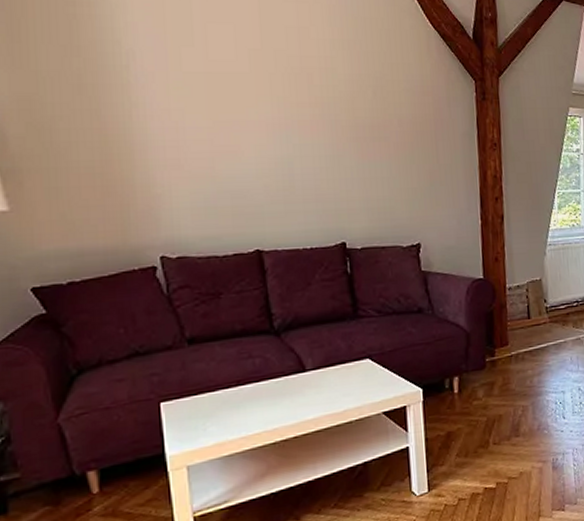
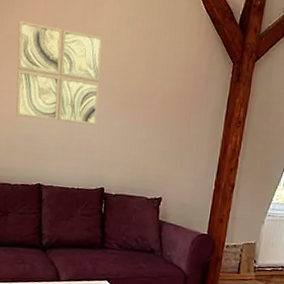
wall art: none [202,53,324,169] -> present [16,20,103,125]

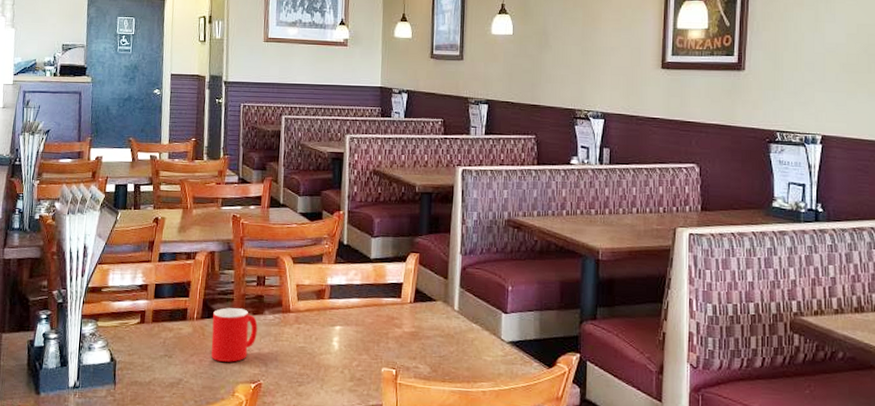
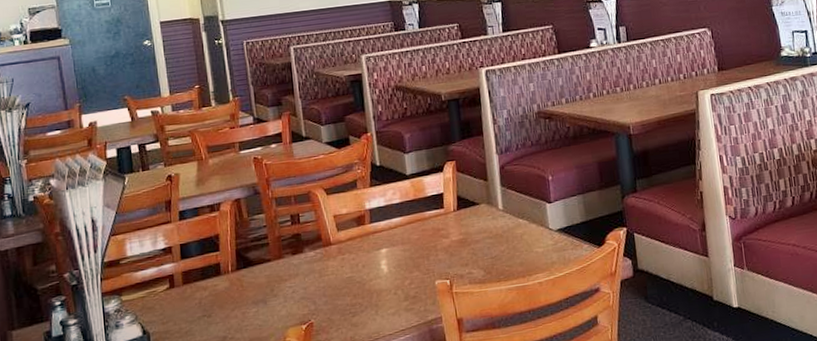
cup: present [211,308,258,362] -> none [249,251,300,310]

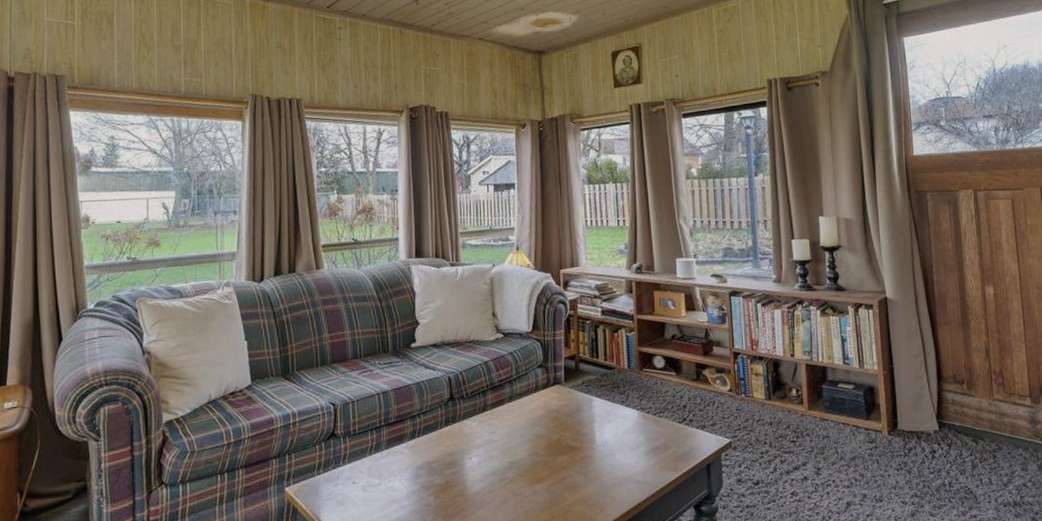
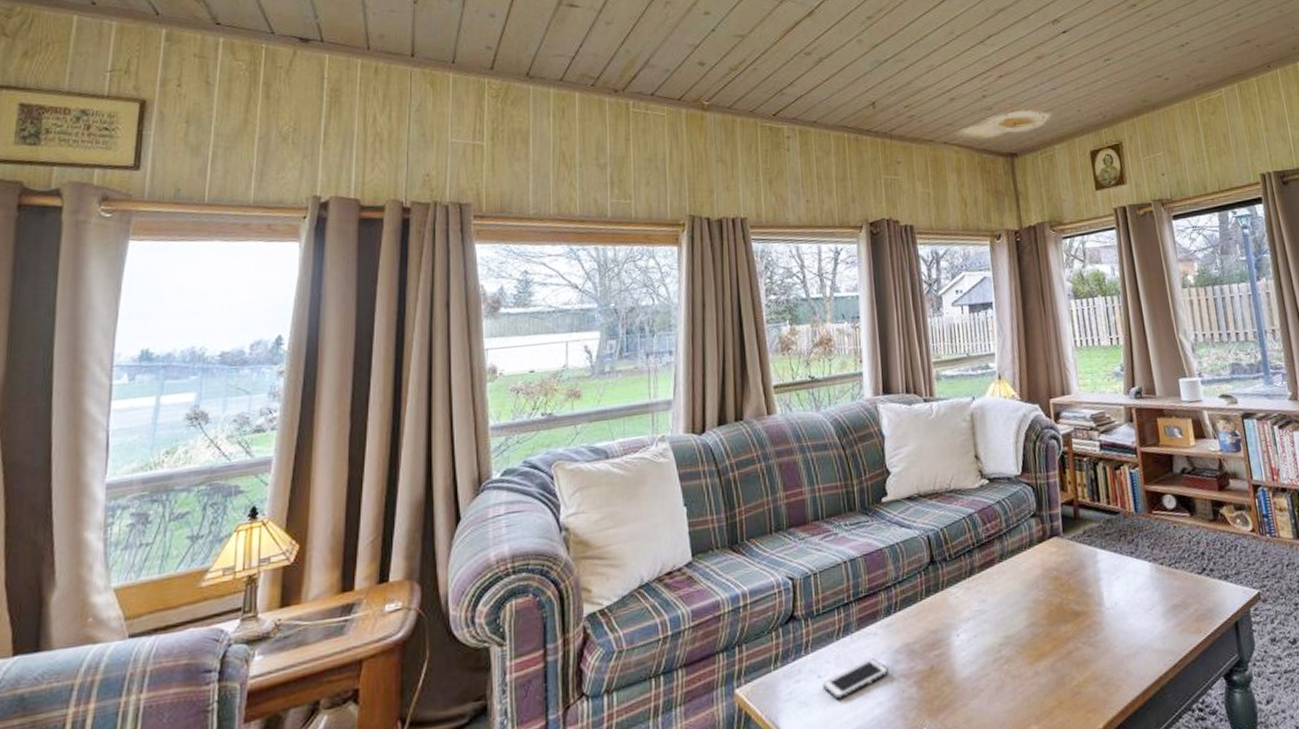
cell phone: none [356,471,411,502] -> present [822,658,889,700]

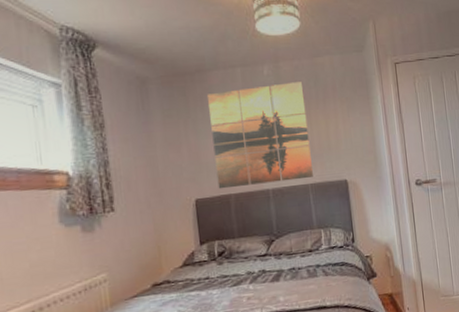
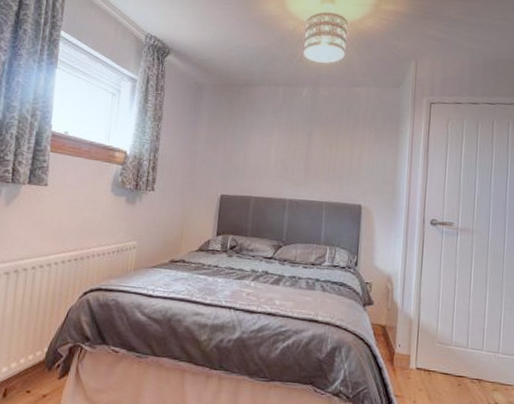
wall art: present [206,82,313,189] -> none [242,105,336,197]

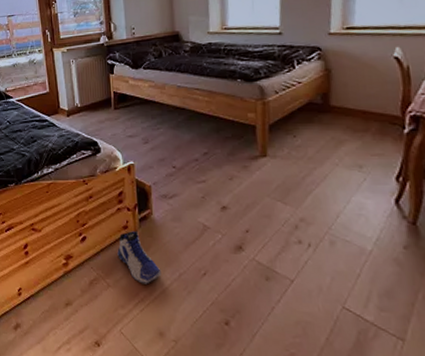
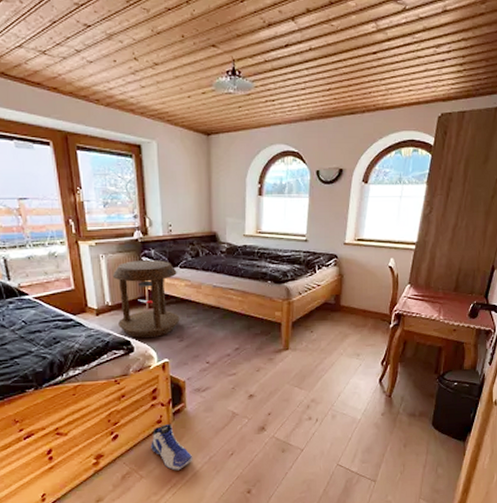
side table: none [81,62,145,140] -> present [112,260,180,339]

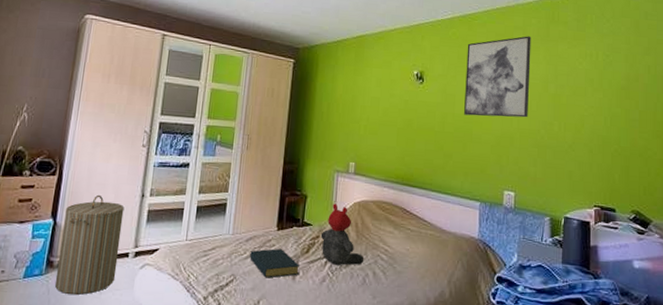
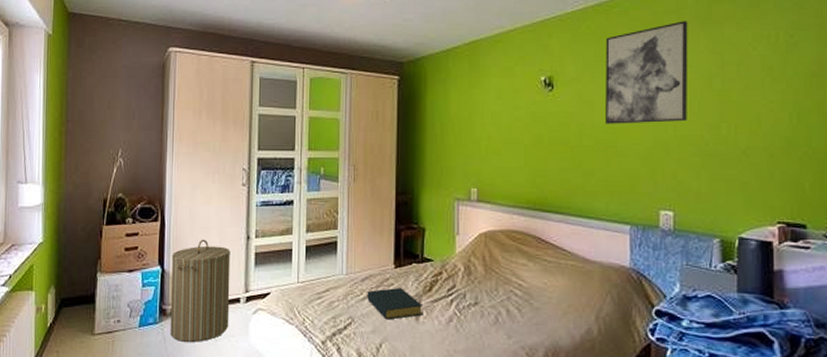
teddy bear: present [320,203,365,266] -> none [443,236,495,303]

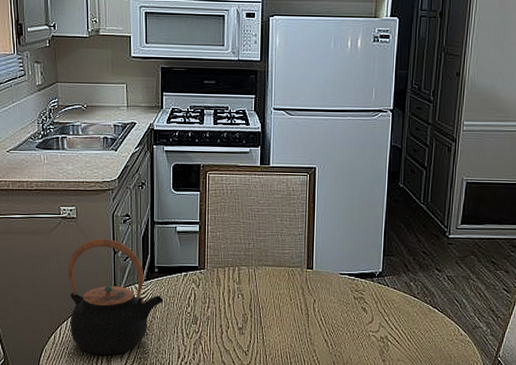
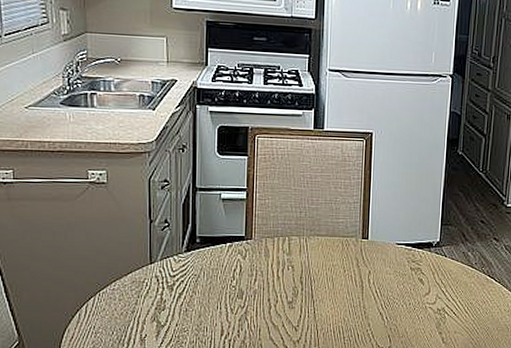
teapot: present [67,238,164,355] -> none [95,206,206,334]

—————

**About this task**
Take every entry above and transcribe it exactly, with no pictures in the copy.

**Problem solution**
wall art: none [202,53,324,169] -> present [16,20,103,125]

cup: present [211,308,258,362] -> none [249,251,300,310]

cell phone: none [356,471,411,502] -> present [822,658,889,700]

wall art: present [206,82,313,189] -> none [242,105,336,197]

side table: none [81,62,145,140] -> present [112,260,180,339]

teddy bear: present [320,203,365,266] -> none [443,236,495,303]

teapot: present [67,238,164,355] -> none [95,206,206,334]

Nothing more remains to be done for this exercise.